President Cyril Ramaphosa
President Cyril Ramaphosa on Wednesday defended increasing centralisation in his office by saying he carried the responsibility to ensure the executive works efficiently and in the collective interest of the country.
“Some of you have correctly said that the presidency has ‘convening powers’. But it is much more than that: it is to ensure that there is intergovernmental cooperation and execution,” Ramaphosa said in reply to debate on the department’s budget vote.
“Some of you in this house have said we are building a ‘Super Presidency’ that subsumes the role of government departments. On the contrary, the presidency complements and strengthens the work of government as a whole.”
The president drew a link between his vision for the multi-party coalition government and the decision to locate more entities in his office, including oversight of state-owned enterprises (SOEs).
It must resolve the socio-economic ills that endure 30 years after the end of apartheid, as there are “far too many South Africans for whom the promise of a better life remains elusive”.
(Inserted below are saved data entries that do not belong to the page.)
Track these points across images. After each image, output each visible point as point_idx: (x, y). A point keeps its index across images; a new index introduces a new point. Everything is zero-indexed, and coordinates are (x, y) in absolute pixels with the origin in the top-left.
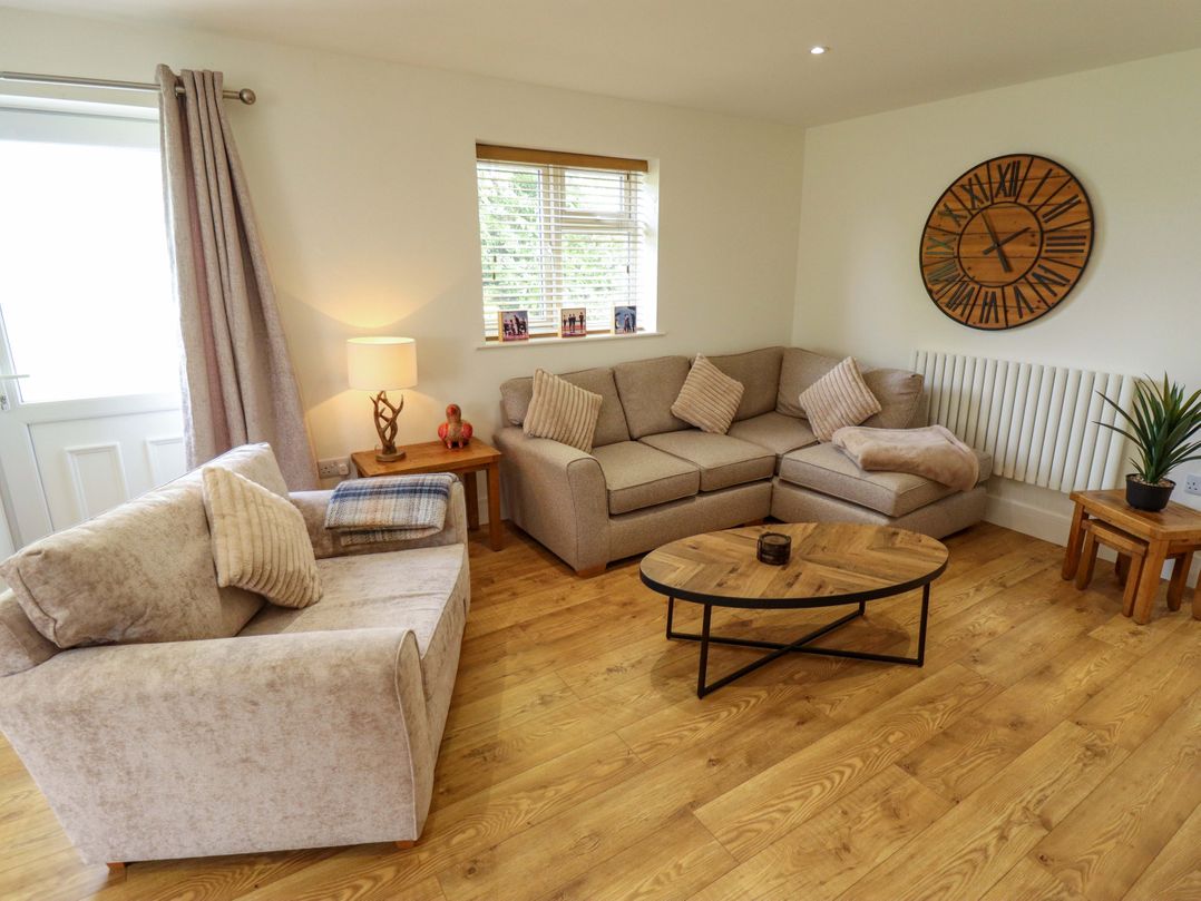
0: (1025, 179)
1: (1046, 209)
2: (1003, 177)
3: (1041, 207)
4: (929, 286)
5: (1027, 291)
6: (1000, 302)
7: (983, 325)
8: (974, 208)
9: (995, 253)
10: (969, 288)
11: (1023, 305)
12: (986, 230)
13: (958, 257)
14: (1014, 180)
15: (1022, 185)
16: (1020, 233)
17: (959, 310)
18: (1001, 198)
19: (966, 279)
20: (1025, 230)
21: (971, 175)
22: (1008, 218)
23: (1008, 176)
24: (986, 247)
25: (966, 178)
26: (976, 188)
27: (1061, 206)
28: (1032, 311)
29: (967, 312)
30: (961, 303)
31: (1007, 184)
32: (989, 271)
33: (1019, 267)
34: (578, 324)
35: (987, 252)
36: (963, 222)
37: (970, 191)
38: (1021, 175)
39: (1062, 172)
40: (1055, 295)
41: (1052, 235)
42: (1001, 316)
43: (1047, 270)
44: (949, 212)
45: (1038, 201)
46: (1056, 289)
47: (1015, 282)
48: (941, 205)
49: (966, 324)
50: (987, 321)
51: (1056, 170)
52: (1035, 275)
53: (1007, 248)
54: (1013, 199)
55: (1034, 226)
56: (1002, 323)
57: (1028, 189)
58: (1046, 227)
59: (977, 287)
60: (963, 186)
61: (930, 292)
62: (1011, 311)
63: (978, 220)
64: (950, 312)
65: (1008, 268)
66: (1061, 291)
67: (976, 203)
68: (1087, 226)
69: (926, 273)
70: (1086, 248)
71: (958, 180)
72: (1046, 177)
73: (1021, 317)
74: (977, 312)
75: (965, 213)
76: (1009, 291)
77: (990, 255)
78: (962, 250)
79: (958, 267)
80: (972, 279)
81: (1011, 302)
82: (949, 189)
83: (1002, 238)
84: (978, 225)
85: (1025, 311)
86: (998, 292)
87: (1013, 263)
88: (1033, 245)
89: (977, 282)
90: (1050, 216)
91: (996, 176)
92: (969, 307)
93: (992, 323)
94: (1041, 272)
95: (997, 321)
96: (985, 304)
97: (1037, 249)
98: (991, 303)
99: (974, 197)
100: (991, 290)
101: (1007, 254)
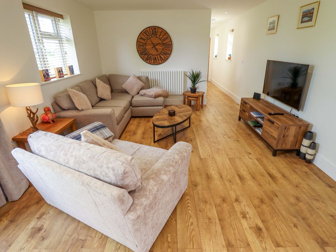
0: (157, 32)
1: (162, 39)
2: (153, 31)
3: (162, 38)
4: (141, 56)
5: (162, 56)
6: (157, 59)
7: (154, 64)
8: (148, 38)
9: (154, 48)
10: (150, 56)
11: (161, 59)
12: (151, 43)
13: (146, 49)
14: (155, 32)
15: (157, 33)
16: (158, 44)
17: (149, 61)
18: (153, 36)
19: (149, 54)
20: (159, 43)
21: (145, 30)
22: (155, 40)
23: (154, 31)
24: (152, 47)
25: (144, 30)
26: (147, 33)
27: (165, 38)
28: (163, 60)
29: (150, 61)
30: (149, 59)
31: (154, 33)
32: (153, 52)
33: (160, 51)
34: (61, 73)
35: (152, 48)
36: (146, 41)
37: (146, 34)
38: (157, 31)
39: (165, 31)
40: (167, 56)
41: (165, 44)
42: (158, 62)
43: (165, 52)
44: (142, 38)
45: (161, 37)
46: (167, 55)
47: (159, 54)
48: (140, 36)
49: (151, 64)
50: (155, 63)
51: (163, 31)
52: (163, 53)
53: (157, 47)
54: (156, 36)
55: (161, 42)
56: (158, 63)
57: (158, 34)
58: (164, 42)
59: (152, 56)
60: (144, 32)
61: (141, 57)
62: (159, 60)
63: (149, 40)
64: (146, 62)
65: (157, 51)
66: (168, 56)
67: (148, 36)
68: (171, 43)
69: (139, 53)
70: (171, 47)
71: (143, 30)
72: (162, 32)
73: (162, 61)
74: (153, 61)
75: (146, 39)
76: (158, 56)
77: (153, 48)
78: (146, 47)
79: (146, 51)
80: (150, 54)
81: (159, 58)
82: (141, 33)
83: (155, 45)
84: (149, 41)
85: (162, 60)
86: (156, 56)
87: (158, 50)
88: (161, 46)
89: (151, 55)
90: (164, 40)
91: (151, 31)
92: (151, 60)
93: (156, 63)
94: (164, 52)
95: (157, 63)
96: (154, 59)
97: (162, 47)
98: (155, 59)
99: (147, 35)
100: (155, 56)
101: (157, 48)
He said he was speaking of the homeless, of parents who went hungry so that their children could eat and matriculants who cannot find employment.
“It is the plight of those who are poor, unemployed and living lives of great hardship that should occupy our attention.”
The state had the intention, the skills and the resources to create a better life for all, Ramaphosa said.
“And we have an opportunity through this government of national unity to come together to make this vision a reality.”
He added that this was “the driving force” of this presidency.
“The Constitution requires me, as president, to promote the unity of the nation and all that which will advance the republic.
“In carrying out this constitutional mandate, I consider it my overriding duty, with all of us, to create a society that is more just, more equal, more compassionate and more humane.”
On Tuesday, during the debate on the presidency’s R612 million budget, the new deputy minister of electricity and energy, the Democratic Alliance’s Samantha Graham, questioned Ramaphosa’s decision to locate Eskom and all other state-owned enterprises in his office.
She said the decision in 2022 to create an electricity ministry in the presidency to address the energy crisis with agility has “definitely borne some fruit”, and the decision, in announcing his new cabinet, to make it a free-standing portfolio responsible for energy policy as well, was sensible.
“While the president has moved electricity out of the presidency, he has moved state-owned enterprises in,” Graham added.
The implication was, she said, that Eskom now resided in the department of planning, monitoring and evaluation and not with the new department, despite initial indications that it would have direct oversight over the power utility.
It made “absolute sense” that the organisation responsible for electricity be housed in the department, she added.
Graham said Ramaphosa’s confirmation, in his opening of parliament address last week, that ownership of all parastatals would be centralised in a new holding company, did not bode well.
“In our estimation, this is merely another model for the failed department of public Enterprises which creates another unnecessary layer of bureaucracy. The cost implications of this are also astronomical and unjustifiable in an economy that is trying to claw its way out of the financial morass in which it currently exists,” Graham said.
”While the presidency was perhaps the perfect vehicle for an emergency intervention into the electricity crisis, it is not necessarily the answer to the failing SOEs.”
Salvaging these, she argued, required locating each within their relevant line department.
The National State Enterprises Bill, which provides for the creation of the holding company, was tabled in parliament in January.
Asked who the entity would ultimately answer to, the presidency on Wednesday told the Mail & Guardian that “the legislation will clarify the reporting line”.
In his speech, Ramaphosa said the holding company model was international best practice and the responsibility for all processes required to set up the entity would fall to the planning, monitoring and evaluation department.
The department, located in his office, will establish a dedicated “SOE reform unit” to oversee this work but the utilities that previously resided with the department of state-owned enterprises, which he has done away with, will report to their respective line departments on policy and regulatory matters.
He said while some MPs were dismissive of the work coordinated in the presidency, and sceptical of the size of its budget, the measures taken by his office — and the reform driven by Operation Vulindlela, the delivery unit in the presidency — have yielded tangible benefits.
“They mean more affordable and reliable electricity, cleaner water, efficient trains and lower data costs. While the capacity to drive these reforms required a budget in the tens of millions, it has unlocked more than R500 billion in new investment in our economy,” he said.
The presidency is, as the commission of inquiry on state capture lamented, not overseen by a dedicated parliamentary portfolio committee and several speakers in the debate on Tuesday called for this to be addressed at last.
Ramaphosa said he supported the recommendation by members of the legislature’s rules committee, after a study tour of the British parliament, that the portfolio committee on planning, monitoring and evaluation should play this role.
“I do believe that what the delegation has recommended is in line with the manner in which the presidency is able to exercise its accountability to parliament.”